Task directions:
Strip the pictures, then copy the remaining data exactly as it stands.

Information shown:
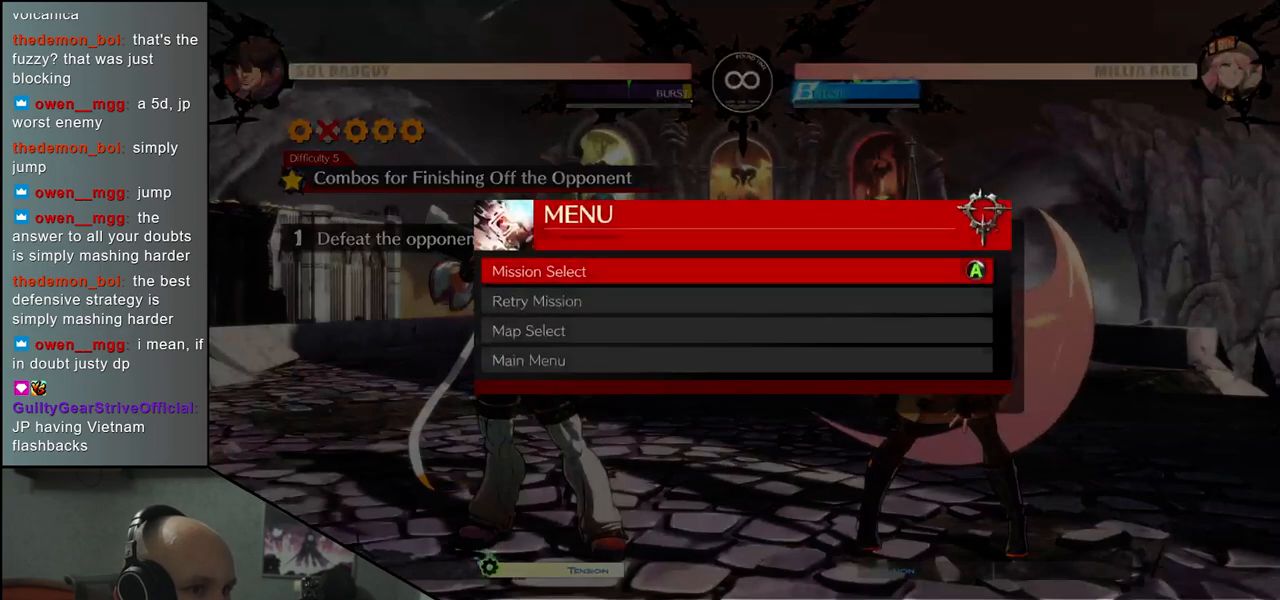
{"buttons": ["L1"], "left_stick": "center", "events": [[483, "L1", "down"]]}
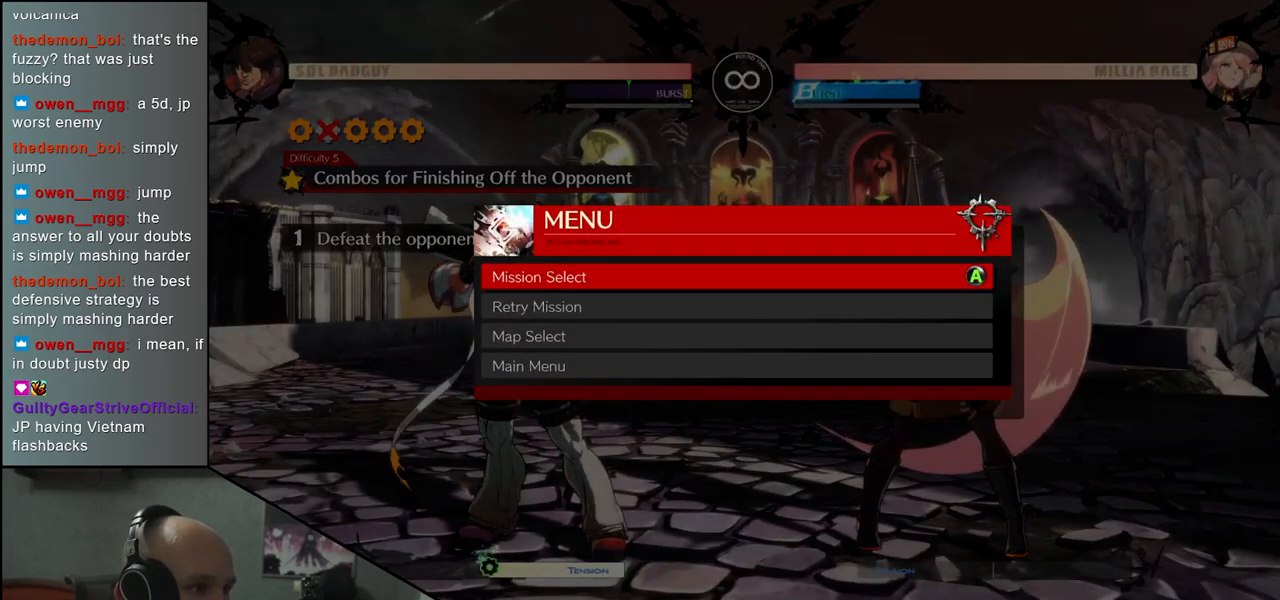
{"buttons": [], "left_stick": "down", "events": [[17, "L1", "up"], [467, "left_stick", "down"]]}
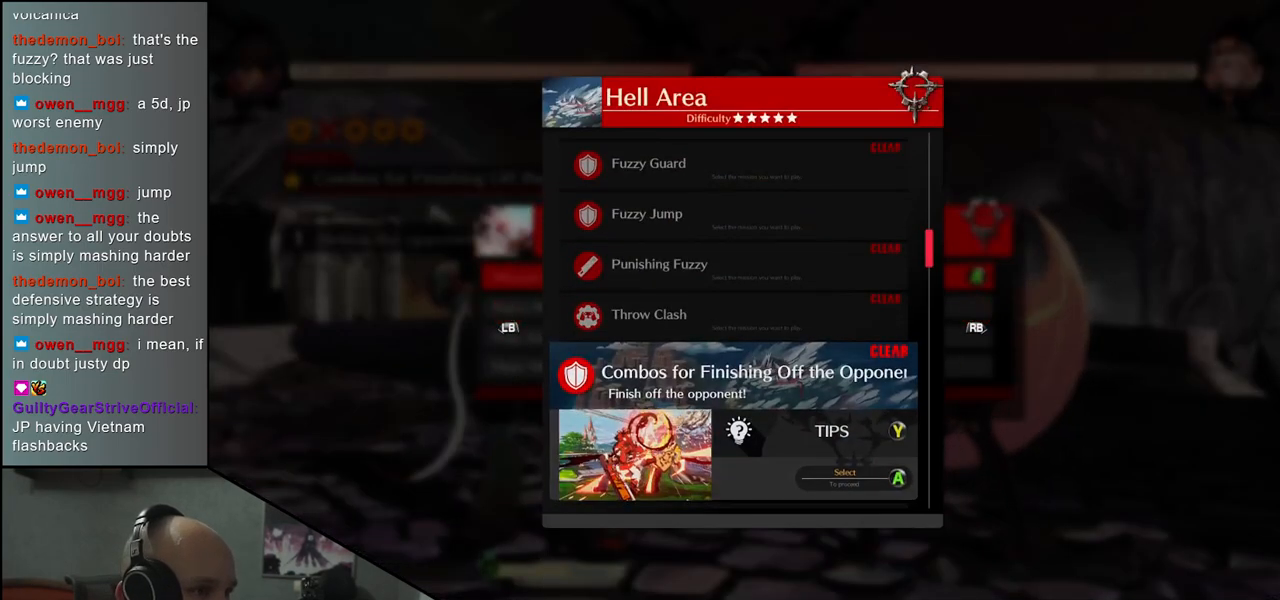
{"buttons": [], "left_stick": "center", "events": [[83, "left_stick", "center"]]}
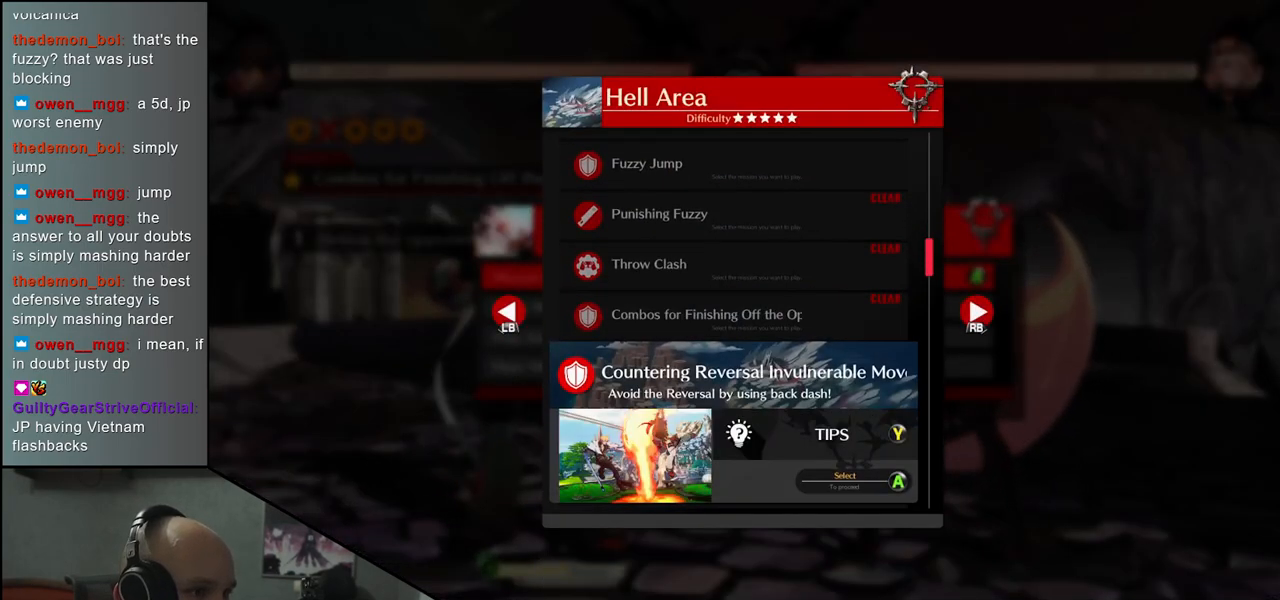
{"buttons": [], "left_stick": "center", "events": []}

Answer space:
{"buttons": ["L1"], "left_stick": "center", "events": [[483, "L1", "down"]]}
{"buttons": [], "left_stick": "down", "events": [[17, "L1", "up"], [467, "left_stick", "down"]]}
{"buttons": [], "left_stick": "center", "events": [[83, "left_stick", "center"]]}
{"buttons": [], "left_stick": "center", "events": []}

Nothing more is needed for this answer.